Infectious complications that arise during the treatment of children with acute leukemia with chemotherapeutic agents at high doses represent a serious problem in oncohematology. To find genetic conditions that may lead to the development of postchemotherapy infections, the genomes of 12 children with acute leukemia who had severe infectious complications during therapy were examined. At the same time, the coding regions of 17 genes involved in the regulation of the immune response were determined by massive parallel sequencing. The analysis revealed 39 nonsynonymous SNPs that lead to amino acid substitutions, including the following informative genetic markers: PTPN22 c.1858C>T (rs2476601), TLR4 c.896A>G (rs4986790) and TLR4 c.1196C>T (rs4986791), IL7R c.197T>C (rs1494555) and IL7R c.412G>A (rs1494558). The results of massive parallel sequencing were validated by Sanger sequencing. The identification of genetic markers associated with the predisposition to infectious complications may allow one to assess the individual risk of the severe infection development in children with acute leukemia during the treatment with chemotherapeutic agents and to begin the development of personalized approaches to anticancer therapy.

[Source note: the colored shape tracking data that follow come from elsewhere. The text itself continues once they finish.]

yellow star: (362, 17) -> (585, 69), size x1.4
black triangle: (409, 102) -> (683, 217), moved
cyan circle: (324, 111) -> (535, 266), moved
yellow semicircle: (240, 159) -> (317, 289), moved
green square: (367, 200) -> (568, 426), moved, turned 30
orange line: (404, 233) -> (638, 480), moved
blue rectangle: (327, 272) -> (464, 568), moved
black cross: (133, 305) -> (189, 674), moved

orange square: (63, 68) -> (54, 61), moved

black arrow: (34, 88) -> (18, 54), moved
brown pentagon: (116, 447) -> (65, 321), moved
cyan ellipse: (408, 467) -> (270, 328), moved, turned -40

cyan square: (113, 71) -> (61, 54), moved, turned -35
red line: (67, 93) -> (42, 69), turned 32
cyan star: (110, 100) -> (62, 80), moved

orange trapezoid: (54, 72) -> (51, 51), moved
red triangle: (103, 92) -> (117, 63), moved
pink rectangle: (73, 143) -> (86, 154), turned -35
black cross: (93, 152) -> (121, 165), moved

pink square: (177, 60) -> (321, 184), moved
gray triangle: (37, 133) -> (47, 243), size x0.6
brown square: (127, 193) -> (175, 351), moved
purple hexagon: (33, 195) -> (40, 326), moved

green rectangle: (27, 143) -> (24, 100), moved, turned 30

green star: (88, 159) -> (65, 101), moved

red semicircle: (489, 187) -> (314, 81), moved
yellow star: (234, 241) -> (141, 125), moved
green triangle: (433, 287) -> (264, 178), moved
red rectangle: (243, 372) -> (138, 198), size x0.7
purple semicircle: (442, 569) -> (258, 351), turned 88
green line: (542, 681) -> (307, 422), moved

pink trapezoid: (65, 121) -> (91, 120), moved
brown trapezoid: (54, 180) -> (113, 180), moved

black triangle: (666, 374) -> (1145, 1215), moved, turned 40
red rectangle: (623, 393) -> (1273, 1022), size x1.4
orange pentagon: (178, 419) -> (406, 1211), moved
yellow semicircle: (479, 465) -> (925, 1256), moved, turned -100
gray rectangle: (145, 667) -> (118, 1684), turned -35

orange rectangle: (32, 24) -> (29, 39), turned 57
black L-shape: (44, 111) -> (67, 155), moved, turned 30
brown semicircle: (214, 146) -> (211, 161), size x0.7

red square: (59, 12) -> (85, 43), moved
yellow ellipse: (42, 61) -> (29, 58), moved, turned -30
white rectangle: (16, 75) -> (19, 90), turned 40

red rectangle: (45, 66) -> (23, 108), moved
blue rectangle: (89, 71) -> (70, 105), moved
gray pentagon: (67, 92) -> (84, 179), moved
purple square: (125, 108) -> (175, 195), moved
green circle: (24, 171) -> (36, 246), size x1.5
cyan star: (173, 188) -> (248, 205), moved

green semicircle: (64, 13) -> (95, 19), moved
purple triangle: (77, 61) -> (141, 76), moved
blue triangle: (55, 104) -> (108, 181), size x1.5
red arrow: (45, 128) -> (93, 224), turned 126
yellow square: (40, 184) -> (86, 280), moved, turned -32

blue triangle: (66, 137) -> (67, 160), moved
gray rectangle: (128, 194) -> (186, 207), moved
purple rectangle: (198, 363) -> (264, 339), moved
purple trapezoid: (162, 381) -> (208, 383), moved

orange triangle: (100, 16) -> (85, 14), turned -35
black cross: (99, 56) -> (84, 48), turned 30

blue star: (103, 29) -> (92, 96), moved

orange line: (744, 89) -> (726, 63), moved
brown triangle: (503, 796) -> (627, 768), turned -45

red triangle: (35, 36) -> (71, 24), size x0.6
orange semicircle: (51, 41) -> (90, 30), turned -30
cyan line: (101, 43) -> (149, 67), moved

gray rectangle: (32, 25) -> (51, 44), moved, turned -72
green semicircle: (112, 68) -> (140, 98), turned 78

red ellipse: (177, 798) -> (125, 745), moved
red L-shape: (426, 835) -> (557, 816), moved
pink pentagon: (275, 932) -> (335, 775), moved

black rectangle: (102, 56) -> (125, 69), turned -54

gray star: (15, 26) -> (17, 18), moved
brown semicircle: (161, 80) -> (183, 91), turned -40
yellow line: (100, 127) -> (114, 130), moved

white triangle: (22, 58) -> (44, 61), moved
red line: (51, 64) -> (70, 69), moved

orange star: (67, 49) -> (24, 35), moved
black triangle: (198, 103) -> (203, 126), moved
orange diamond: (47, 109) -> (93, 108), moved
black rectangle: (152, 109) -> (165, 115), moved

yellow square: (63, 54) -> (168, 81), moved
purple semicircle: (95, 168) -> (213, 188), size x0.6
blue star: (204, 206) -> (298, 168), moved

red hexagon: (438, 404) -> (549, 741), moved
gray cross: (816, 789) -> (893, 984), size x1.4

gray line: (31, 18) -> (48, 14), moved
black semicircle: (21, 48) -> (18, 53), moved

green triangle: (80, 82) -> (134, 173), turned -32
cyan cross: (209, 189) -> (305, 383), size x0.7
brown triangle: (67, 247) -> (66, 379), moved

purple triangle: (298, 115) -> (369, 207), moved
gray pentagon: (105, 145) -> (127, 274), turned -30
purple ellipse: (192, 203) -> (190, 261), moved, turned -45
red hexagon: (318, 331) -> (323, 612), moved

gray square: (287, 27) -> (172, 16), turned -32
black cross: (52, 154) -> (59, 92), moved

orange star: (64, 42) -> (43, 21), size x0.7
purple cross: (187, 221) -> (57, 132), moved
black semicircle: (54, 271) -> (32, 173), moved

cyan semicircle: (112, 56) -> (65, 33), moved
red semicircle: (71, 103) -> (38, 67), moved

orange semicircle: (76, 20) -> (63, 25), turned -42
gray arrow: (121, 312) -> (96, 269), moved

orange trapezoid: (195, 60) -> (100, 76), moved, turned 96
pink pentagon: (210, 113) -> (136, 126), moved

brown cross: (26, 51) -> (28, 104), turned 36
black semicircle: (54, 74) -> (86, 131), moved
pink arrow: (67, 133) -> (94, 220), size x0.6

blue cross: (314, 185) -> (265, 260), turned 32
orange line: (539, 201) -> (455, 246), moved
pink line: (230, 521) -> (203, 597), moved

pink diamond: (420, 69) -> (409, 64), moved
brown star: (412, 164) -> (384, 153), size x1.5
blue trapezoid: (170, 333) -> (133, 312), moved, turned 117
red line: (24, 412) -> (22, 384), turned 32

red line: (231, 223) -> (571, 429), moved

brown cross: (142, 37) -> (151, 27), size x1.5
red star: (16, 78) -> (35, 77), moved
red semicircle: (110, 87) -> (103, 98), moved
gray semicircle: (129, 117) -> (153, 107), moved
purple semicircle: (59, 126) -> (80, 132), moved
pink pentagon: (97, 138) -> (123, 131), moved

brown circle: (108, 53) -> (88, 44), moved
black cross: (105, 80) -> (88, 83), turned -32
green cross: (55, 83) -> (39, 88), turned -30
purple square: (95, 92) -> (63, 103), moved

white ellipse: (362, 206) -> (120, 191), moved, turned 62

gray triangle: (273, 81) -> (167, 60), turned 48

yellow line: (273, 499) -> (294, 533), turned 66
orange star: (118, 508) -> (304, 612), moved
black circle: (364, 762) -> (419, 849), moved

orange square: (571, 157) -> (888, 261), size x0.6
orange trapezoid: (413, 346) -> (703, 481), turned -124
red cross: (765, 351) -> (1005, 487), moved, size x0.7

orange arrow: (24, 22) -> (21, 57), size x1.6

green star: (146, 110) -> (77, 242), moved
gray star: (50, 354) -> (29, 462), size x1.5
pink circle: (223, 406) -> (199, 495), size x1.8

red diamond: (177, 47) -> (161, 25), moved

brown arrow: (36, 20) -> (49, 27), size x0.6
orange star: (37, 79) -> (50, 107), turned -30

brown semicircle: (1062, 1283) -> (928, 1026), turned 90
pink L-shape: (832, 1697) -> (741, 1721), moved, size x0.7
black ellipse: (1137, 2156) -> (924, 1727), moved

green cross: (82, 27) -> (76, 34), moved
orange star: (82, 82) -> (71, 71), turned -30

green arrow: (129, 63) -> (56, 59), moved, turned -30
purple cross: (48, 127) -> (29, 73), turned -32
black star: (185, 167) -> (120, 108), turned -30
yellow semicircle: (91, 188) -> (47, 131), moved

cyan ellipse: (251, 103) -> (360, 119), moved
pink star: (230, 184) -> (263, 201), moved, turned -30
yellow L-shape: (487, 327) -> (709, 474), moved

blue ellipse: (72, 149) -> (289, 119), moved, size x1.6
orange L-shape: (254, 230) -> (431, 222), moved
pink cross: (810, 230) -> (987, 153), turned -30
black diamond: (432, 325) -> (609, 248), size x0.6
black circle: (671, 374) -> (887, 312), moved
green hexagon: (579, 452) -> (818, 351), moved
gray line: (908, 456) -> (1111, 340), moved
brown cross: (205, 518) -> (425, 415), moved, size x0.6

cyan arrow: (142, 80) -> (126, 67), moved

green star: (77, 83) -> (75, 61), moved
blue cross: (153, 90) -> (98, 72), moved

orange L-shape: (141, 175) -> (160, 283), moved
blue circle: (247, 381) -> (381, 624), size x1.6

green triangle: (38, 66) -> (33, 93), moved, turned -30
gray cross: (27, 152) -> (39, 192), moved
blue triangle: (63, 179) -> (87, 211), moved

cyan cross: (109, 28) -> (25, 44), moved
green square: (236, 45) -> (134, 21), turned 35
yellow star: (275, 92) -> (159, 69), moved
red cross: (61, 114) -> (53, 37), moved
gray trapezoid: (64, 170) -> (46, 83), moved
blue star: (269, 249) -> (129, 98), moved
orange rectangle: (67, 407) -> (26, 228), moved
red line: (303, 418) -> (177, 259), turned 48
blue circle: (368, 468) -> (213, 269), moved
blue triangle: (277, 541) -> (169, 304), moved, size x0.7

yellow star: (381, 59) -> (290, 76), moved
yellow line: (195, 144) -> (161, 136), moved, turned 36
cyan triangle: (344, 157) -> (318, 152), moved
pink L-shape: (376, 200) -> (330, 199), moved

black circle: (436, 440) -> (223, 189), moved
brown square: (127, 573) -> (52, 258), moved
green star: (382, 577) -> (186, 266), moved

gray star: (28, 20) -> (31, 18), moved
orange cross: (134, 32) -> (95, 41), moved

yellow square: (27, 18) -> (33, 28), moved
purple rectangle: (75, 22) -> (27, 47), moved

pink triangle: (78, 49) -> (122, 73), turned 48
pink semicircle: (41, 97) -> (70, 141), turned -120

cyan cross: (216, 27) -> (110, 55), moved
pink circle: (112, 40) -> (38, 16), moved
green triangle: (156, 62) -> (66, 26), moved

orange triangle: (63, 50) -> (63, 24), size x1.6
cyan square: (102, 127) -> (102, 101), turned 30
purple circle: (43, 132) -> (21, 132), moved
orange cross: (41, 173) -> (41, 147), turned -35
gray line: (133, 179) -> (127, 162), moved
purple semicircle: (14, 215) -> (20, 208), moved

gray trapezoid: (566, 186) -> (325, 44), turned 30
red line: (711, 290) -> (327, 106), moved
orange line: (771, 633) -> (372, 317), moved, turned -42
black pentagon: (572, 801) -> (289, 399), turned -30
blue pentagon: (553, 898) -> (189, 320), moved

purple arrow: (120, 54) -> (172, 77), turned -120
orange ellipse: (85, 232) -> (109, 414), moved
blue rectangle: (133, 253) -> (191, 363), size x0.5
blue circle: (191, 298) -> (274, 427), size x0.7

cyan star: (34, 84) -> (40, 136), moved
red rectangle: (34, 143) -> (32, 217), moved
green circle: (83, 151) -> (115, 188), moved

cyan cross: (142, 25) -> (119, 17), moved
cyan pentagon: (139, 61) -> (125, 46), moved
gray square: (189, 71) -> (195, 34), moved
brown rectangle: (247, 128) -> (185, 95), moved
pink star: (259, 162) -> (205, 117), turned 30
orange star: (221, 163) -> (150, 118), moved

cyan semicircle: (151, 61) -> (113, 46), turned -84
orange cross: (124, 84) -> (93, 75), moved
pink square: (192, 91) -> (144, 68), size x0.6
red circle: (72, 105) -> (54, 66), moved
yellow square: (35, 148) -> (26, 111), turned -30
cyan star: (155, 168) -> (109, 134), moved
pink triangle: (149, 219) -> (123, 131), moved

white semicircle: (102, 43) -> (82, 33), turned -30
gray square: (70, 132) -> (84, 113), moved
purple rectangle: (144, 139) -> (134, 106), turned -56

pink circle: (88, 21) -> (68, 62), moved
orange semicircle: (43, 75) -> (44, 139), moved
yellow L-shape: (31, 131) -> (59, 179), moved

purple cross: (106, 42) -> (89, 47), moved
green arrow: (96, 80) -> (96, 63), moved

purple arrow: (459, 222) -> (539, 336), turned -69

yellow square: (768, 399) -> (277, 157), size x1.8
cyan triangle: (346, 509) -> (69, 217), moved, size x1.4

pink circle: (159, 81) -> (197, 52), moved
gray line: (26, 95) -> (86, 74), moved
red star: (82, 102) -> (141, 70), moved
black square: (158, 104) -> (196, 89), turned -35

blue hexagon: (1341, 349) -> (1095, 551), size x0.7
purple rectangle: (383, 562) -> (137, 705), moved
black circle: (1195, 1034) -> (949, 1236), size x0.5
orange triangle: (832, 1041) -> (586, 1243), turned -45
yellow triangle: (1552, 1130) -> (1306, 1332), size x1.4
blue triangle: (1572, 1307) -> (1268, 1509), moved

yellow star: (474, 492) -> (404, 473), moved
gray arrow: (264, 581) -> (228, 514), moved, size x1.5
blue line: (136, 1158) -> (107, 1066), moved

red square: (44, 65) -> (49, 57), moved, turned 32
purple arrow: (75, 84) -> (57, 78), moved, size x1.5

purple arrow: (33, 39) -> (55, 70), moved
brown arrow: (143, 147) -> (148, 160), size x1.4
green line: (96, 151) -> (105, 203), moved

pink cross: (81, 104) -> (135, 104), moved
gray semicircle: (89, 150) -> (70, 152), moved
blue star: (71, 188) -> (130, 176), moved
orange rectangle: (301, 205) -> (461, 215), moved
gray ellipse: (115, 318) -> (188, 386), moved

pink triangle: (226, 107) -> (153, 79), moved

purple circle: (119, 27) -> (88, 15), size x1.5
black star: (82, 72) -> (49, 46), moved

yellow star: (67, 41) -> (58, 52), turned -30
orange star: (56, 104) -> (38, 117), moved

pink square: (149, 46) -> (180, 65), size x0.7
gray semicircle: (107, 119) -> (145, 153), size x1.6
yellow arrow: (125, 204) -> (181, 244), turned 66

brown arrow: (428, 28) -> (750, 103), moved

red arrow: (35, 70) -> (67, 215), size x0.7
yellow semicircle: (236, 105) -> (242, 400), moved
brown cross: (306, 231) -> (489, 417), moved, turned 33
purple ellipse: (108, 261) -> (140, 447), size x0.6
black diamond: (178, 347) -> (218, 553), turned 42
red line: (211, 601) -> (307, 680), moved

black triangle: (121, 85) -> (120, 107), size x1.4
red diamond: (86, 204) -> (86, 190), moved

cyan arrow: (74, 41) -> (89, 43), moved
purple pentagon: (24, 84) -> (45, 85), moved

在使用高剂量化疗药物治疗儿童急性白血病期间出现的感染性并发症是肿瘤血液学中的一个严重问题。为了找出可能导致化疗后感染发生的遗传条件,对12名在治疗期间出现严重感染性并发症的急性白血病儿童的基因组进行了检测。同时,通过大规模平行测序确定了17个参与免疫反应调节的基因的编码区。分析发现了39个导致氨基酸替换的非同义单核苷酸多态性(SNP),包括以下信息丰富的遗传标记:蛋白酪氨酸磷酸酶非受体型22(PTPN22)基因c.1858C>T(rs2476601)、Toll样受体4(TLR4)基因c.896A>G(rs4986790)和TLR4基因c.1196C>T(rs4986791)、白细胞介素7受体(IL7R)基因c.197T>C(rs1494555)和IL7R基因c.412G>A(rs1494558)。大规模平行测序的结果通过桑格测序进行了验证。识别与感染性并发症易感性相关的遗传标记可能有助于评估急性白血病儿童在接受化疗药物治疗期间发生严重感染的个体风险,并开始开发个性化的抗癌治疗方法。